Automation is happening at a new level in the workplace now. This is because of the recent advances in the fields of robotics and AI. Whereas these advancements are likely to create some new jobs in the many industries where robotics is used, some other old ones may be wiped out altogether. The aviation industry is no exception.
What about the planes which roll out of assembly lines? The very fact that planes do not fall apart when flying is due to the 60000 and more rivets which keep the Boeing 777 in one piece. It requires two humans to put these rivets in place. The result is, of course, tired shoulders and stress injuries to the back and arms. Boeing decided to put an end to this by installing the Fuselage Build System in the year 2015. Robots work in pairs just like humans and save on time, healthcare costs and productivity.
If you want to know what robots do on the inside of the planes, there are companies that are building robots to upgrade aircraft inspections for the purpose of their maintenance. Robotic inspections of the aircraft can reduce the time involved from hours to just minutes. This would keep the maintenance engineers free enough to do other jobs.
Currently, remotely controlled robots send high-resolution images after inspections of the aircraft surface (normal, wet and upside down) to a ground-based crew. They can then assess and decide whether repair is required. These robots can be upgraded to do ultrasound and thermo-graphics checks in the future.
SR Technics in partnership with Invert Robotics will soon be working with Air New Zealand to install these climbing robots for trials soon.
Driving the Aeroplane
Boeing is now part of the autonomous aviation sport: their goal is to build jet planes that will fly on their own. There are no pilots needed. They have started building systems in this direction with basic building blocks that are already available. Autopilots are known to take over flights in less than 10 minutes after take-off and guide them to land safely even in rough weather and poor visibility conditions.
Before Aeroplane Take-off
Lightweight robots like the SR-SCARA-Pro has been developed with the ability to test commercially produced aircraft panels in the cockpit remotely. The robot is capable of performing pre-flight checks of the instrument panels in the cockpit and makes the flight ready for take-off. It works to physically activate switches and toggles and check other touch-panel functions. These have to be rigorously tested before every flight.

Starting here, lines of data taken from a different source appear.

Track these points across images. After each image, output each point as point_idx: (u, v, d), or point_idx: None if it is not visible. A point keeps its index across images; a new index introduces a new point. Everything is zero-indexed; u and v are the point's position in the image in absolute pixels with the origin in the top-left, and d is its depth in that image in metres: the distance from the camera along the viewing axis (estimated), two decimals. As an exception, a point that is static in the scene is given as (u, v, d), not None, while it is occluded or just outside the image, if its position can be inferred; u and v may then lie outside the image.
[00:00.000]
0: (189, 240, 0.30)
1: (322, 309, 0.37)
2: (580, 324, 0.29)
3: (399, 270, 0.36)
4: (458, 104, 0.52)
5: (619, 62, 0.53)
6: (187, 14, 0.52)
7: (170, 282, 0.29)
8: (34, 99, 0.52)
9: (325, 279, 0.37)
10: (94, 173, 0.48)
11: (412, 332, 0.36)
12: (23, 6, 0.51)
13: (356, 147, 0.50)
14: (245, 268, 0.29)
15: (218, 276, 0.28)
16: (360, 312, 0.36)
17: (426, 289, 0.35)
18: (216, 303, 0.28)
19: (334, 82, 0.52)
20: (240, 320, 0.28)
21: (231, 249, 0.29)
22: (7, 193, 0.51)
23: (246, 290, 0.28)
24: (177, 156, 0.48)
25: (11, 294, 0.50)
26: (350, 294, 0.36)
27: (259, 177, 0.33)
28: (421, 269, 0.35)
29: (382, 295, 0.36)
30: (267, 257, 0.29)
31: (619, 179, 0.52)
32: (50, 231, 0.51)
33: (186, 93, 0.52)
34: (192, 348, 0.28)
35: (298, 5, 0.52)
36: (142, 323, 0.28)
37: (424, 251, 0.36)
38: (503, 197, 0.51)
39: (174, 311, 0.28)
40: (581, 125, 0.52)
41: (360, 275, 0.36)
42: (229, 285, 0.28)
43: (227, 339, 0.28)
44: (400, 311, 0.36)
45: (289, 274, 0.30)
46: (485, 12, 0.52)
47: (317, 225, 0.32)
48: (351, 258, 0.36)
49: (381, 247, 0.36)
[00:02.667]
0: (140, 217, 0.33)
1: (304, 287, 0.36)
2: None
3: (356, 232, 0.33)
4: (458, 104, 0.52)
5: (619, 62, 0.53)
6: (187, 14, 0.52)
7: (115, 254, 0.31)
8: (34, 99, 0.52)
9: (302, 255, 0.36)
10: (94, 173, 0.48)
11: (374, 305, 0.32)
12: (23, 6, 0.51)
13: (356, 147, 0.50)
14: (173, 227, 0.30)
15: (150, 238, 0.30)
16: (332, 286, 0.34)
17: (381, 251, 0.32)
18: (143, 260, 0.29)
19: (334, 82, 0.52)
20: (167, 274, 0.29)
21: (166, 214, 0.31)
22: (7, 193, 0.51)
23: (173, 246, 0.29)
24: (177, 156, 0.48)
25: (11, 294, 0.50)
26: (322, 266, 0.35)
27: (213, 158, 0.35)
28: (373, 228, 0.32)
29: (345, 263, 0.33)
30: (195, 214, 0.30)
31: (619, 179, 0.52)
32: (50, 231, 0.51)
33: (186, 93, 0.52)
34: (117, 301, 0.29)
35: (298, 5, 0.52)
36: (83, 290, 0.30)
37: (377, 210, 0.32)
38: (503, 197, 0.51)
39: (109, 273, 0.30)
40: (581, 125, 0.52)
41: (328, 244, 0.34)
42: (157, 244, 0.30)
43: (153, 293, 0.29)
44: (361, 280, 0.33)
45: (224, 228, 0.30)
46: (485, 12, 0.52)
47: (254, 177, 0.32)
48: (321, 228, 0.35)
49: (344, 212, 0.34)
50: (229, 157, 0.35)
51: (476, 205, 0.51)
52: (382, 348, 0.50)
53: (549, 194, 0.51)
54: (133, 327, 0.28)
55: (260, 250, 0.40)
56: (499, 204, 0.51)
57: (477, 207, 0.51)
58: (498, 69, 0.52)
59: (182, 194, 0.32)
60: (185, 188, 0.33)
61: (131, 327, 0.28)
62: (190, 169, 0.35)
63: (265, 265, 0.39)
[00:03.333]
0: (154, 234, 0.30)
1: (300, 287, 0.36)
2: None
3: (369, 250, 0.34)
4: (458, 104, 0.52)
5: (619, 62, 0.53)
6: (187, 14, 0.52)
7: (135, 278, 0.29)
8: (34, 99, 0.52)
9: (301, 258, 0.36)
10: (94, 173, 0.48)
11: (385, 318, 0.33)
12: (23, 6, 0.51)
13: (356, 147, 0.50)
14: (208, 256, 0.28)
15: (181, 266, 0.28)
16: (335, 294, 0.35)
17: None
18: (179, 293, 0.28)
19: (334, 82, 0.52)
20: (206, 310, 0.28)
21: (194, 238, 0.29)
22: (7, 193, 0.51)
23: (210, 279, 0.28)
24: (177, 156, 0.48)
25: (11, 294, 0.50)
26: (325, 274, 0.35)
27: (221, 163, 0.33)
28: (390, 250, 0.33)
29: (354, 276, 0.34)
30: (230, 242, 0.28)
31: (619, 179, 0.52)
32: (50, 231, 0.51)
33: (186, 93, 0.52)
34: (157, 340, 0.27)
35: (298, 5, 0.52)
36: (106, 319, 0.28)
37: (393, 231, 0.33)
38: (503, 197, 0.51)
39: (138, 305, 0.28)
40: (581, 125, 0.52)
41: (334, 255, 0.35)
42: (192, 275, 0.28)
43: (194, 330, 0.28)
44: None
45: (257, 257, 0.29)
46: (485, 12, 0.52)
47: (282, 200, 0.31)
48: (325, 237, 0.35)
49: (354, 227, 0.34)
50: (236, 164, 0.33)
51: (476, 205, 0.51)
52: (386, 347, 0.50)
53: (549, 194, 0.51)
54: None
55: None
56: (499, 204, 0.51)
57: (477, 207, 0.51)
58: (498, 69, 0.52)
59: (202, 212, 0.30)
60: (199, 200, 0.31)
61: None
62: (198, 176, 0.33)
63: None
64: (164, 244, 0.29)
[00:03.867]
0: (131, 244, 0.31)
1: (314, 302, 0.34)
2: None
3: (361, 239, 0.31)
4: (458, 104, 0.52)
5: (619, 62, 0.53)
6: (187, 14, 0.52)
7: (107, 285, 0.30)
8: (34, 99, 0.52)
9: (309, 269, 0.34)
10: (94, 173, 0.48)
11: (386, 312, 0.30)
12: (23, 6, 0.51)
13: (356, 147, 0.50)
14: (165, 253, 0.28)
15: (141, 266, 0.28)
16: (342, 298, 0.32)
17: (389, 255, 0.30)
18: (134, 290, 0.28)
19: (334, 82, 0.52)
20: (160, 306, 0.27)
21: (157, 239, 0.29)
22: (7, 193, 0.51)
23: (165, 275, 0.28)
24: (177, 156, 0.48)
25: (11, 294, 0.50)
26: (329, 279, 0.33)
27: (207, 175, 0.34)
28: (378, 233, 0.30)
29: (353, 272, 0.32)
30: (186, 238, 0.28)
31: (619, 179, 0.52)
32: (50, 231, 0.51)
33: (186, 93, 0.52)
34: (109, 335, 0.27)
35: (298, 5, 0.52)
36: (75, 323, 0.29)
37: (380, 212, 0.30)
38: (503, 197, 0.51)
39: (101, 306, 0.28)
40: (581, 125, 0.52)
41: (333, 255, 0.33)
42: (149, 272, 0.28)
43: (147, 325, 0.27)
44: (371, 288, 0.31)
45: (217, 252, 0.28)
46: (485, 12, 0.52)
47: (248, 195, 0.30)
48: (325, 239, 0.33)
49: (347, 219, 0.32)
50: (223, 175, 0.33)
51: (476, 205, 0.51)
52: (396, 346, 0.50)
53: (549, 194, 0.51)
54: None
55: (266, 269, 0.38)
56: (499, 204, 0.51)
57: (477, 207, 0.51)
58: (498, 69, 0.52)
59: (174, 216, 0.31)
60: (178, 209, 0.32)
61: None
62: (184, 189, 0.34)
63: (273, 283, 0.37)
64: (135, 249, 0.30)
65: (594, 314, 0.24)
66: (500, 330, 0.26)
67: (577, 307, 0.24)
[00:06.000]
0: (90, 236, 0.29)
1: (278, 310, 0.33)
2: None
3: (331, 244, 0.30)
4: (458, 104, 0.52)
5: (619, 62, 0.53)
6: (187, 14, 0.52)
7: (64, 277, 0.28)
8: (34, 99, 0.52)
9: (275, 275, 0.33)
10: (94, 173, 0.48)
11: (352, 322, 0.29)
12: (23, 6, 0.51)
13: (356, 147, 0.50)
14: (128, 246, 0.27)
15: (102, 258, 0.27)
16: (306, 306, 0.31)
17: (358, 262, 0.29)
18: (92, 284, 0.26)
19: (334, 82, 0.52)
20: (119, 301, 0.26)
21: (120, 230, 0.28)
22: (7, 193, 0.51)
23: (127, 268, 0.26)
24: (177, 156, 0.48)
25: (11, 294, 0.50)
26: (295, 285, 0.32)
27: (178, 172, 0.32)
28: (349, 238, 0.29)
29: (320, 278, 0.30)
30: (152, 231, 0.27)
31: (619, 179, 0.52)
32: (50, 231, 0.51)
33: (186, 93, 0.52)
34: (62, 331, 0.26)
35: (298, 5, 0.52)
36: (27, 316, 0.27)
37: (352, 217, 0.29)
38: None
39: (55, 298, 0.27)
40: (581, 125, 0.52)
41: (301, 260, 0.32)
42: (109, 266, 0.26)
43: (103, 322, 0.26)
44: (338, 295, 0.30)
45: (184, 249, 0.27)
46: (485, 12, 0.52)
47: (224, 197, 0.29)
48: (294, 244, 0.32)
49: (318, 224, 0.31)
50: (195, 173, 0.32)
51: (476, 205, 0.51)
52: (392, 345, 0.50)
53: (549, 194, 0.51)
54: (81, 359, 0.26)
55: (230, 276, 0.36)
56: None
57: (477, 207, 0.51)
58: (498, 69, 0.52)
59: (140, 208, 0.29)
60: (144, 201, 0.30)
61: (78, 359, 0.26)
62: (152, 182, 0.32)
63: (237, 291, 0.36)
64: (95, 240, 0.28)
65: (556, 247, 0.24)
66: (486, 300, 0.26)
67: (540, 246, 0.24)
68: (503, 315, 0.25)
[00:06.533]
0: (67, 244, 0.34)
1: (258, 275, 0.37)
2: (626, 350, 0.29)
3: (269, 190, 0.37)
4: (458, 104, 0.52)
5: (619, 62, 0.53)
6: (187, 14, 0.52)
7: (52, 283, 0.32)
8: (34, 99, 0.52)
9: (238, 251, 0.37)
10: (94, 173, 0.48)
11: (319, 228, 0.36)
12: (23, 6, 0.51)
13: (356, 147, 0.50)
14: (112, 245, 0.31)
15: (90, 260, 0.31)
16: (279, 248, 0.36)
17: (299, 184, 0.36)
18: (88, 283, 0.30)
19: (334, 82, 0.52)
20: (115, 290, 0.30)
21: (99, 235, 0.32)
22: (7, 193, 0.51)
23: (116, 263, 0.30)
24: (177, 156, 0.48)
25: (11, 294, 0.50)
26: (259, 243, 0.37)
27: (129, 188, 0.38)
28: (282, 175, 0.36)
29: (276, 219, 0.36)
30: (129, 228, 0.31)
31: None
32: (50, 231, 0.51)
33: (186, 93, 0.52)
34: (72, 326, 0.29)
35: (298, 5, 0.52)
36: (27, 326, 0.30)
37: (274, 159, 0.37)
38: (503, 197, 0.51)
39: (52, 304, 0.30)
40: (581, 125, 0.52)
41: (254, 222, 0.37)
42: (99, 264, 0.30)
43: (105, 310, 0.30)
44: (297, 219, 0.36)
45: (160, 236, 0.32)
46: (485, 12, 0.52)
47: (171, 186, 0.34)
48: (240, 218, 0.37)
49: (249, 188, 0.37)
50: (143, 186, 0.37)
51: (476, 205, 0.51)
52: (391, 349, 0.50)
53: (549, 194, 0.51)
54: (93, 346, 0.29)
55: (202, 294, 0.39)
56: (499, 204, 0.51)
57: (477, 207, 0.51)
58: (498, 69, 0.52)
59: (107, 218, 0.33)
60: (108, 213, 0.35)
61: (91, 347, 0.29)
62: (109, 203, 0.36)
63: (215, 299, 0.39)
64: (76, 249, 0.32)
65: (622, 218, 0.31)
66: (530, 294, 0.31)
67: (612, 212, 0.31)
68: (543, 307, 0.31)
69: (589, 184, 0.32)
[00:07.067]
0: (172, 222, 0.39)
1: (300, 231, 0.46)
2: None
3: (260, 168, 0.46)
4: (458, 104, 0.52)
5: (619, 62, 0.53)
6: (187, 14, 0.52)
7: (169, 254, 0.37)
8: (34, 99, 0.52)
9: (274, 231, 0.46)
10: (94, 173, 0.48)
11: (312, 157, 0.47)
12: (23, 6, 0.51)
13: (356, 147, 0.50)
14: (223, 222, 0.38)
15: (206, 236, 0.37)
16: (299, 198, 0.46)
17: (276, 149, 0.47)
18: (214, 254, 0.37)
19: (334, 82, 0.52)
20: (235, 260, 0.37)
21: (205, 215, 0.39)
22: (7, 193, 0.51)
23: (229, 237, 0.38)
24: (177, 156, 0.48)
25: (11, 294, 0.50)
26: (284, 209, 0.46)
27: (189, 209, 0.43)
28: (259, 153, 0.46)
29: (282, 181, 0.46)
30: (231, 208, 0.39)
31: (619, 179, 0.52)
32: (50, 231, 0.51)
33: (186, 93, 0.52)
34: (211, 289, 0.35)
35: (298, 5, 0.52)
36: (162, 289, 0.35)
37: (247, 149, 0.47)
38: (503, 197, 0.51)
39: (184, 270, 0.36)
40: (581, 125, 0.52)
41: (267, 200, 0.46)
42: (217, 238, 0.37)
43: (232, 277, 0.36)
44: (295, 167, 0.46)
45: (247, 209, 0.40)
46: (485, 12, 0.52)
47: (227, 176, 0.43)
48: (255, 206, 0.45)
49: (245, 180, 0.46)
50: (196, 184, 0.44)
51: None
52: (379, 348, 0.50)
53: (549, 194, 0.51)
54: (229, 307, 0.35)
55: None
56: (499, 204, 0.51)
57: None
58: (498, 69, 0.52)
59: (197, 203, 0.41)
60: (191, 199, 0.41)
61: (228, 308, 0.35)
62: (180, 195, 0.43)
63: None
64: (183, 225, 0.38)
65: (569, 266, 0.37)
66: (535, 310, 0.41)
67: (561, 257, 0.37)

Aviation Industry and Robotics – Statistics
Many airports in the world have started using robots for a variety of activities that human were earlier doing: passenger interaction, cleaning and law enforcement. Over and above this, recent studies indicate that over 40% of the many activities that humans do and are paid for can be automated with just the existing technologies. This is across many roles that humans normally do in the aviation industry.
More than 60% of the current jobs can be automated by over 30 per cent and about 20% of different role that humans play in the aviation industry can be automated to a whopping 70%. All this tells us just one thing: there will soon be significant changes in the job roles in the near future. Read on to find out the different job roles that robots have been assigned to do in some of the airports of the world.
Robots at Airports
Many airports have started using robots to help passengers get answers to their queries, act as guides, provide security and cleaning services and even provide entertainment.
Spencer at Schiphol Airport
This robot named Spencer is being tested to act as a guide for passengers (KLM airlines) by leading them to their respective departure gates. Spencer has been taught to scan the boarding passes and guide them to their respective departure gate. The robot is programmed to adjust its speed while avoiding obstacles on the way. Spencer also flashes the distance to the departure gate on its screen. This robot has been built with involvement from universities, KLM, the Hogeschool Aachen, SME Bluebotics and the Centre for National Scientific Research (CNRS).
This robot helps those that end up missing their flights because of language barriers and because they cannot find their way. With the airlines more determined than before to smooth this problem out, Spencer is a socially aware robot that determines whether the traveller is single or part of a group and is programmed to act in a friendly way with humans. Such roots can help ease the pressure on humans that are working overtime in this environment. This type of robots can also be used in other environments such as factories and homes.
Pepper at Oakland Airport
Pepper is a humanoid robot you can find in the Pyramid Ale Taproom (Terminal 2 of the Oakland Airport). Developed by Softbank Robotics, Pepper offers advice of food and drink selections to its customers. It also serves to inform passengers about directions to departure gates, restrooms and the baggage cloak via an interactive map on its chest. These types of robots have already worked in other places such as schools, shops and restaurants in the US.
Norma, Amelia, and Piper at Mineta, San Jose International Airport
In the year 2016, the three robots were used to serve and entertain airport guests. Developed with efforts from the South Korean Future Robot and 22Miles from Silicon Valley, these robots entertained the passengers and provided directions for dining and shopping in the airport. Information was displayed on a touchscreen in five languages: German, Japanese, English, Spanish and French. They could play music, dance and even take photographs that could be emailed out.
With the growth in air travel and commerce, demand for skilled manpower is at an all-time high and employees are working overtime in stressed environments. Robots can help to reduce this pressure on humans and provide faster output while simultaneously providing superior work efficiency, freeing humans to do other jobs at a more comfortable pace.